É como se o longa contasse com o conhecimento prévio do público sobre os bastidores e a separação conturbada dos humoristas para dar uma passada mais geral nesse capítulo da vida de Mussum. E, se por um lado, fica alguma frustração pela falta dos detalhes, por outro, esse tempo é gasto em outro dilema: a conciliação entre as paixões de Mussum.

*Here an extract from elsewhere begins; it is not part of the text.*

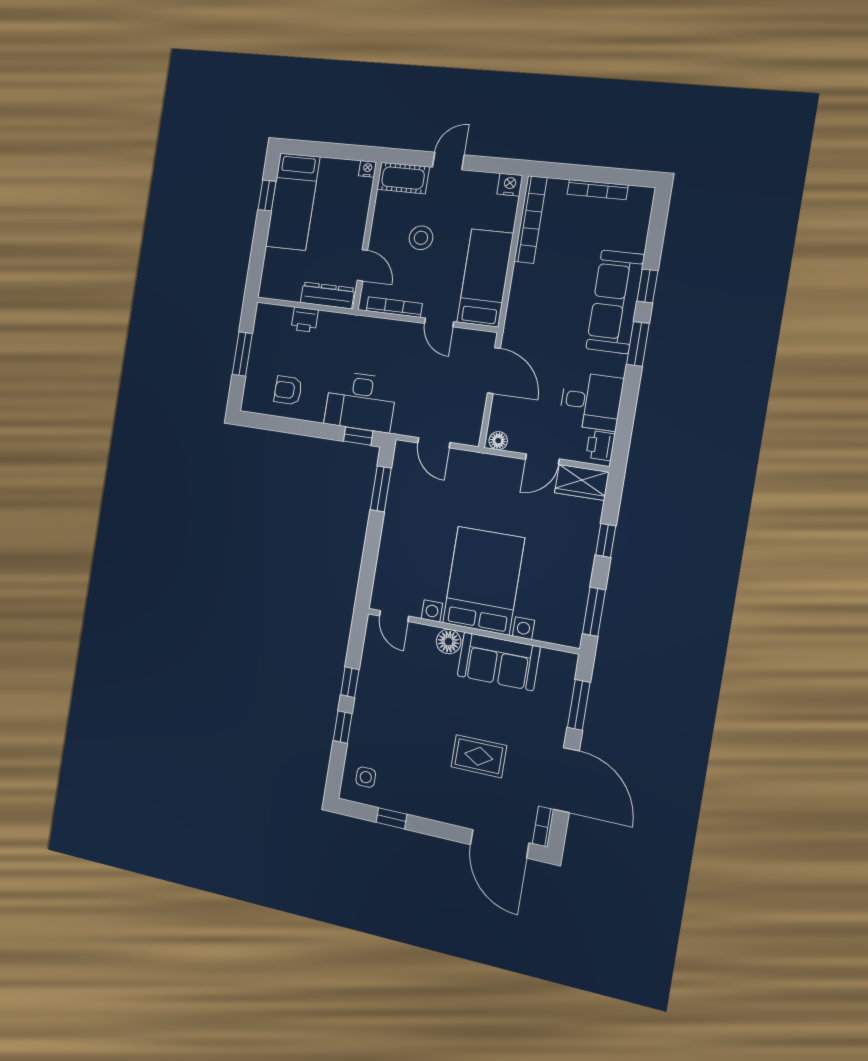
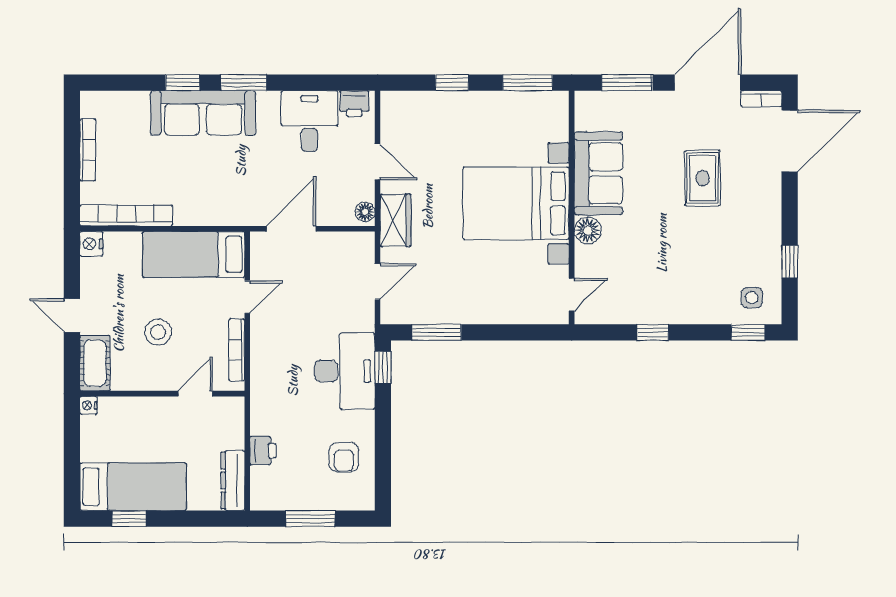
dresser: (327, 295) -> (233, 480), moved
wardrobe: (582, 482) -> (396, 220), moved
window: (343, 727) -> (748, 332), moved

Na década de 1960, o artista fundou Os Originais do Samba e foi muito bem-sucedido como músico. O grupo fez turnês internacionais e se tornou um fenômeno na televisão – uma agenda movimentada que começou a colidir com a ascensão dele como humorista. A música fez parte da vida de Mussum desde sempre e a divisão entre os dois “mundos diferente" revelou, no filme, um lado do protagonista, possivelmente, menos conhecido: o que Mussum tinha de cômico e pastelão, Antônio Carlos tinha de pragmático e sério com o trabalho.
Há no “filmis” uma homenagem honesta e carinhosa à memória de Mussum, cujo principal guia talvez seja uma missão de desmistificar algumas das ideias que se têm sobre. “Ah, ‘morreu sem grana’, ‘tinha o alcoolismo’. Nada disso era verdade. Ele sempre foi uma pessoa alegre, que passou por dificuldades, mas soube ultrapassá-las através da alegria. Eu tinha uma preocupação muito grande em mostrar o Antônio Carlos fora desses estereótipos”, diz o diretor Silvio Guindane ao AdoroCinema. Nem sempre acontece, mas, nesse caso, a fala do cineasta se reflete no filme que entregou ao público.
A homenagem também tem seu custo: enquanto cinebiografia propriamente dita, Mussum, o Filmis pode parecer um tanto enviesada demais ao fazer da vida de seu protagonista quase uma fábula, escolhendo deixar de fora alguns pontos baixos. Ainda assim, é difícil categorizar essa escolha como uma falha ou desatenção. Às vezes, algumas histórias de vida parecem maiores do que os indivíduos que a protagonizam, no sentido de serem não apenas um reflexo de seu tempo, mas um norte para aqueles que vieram depois. Mussum, sem dúvidas, é um momento da história que abriu caminho para outros.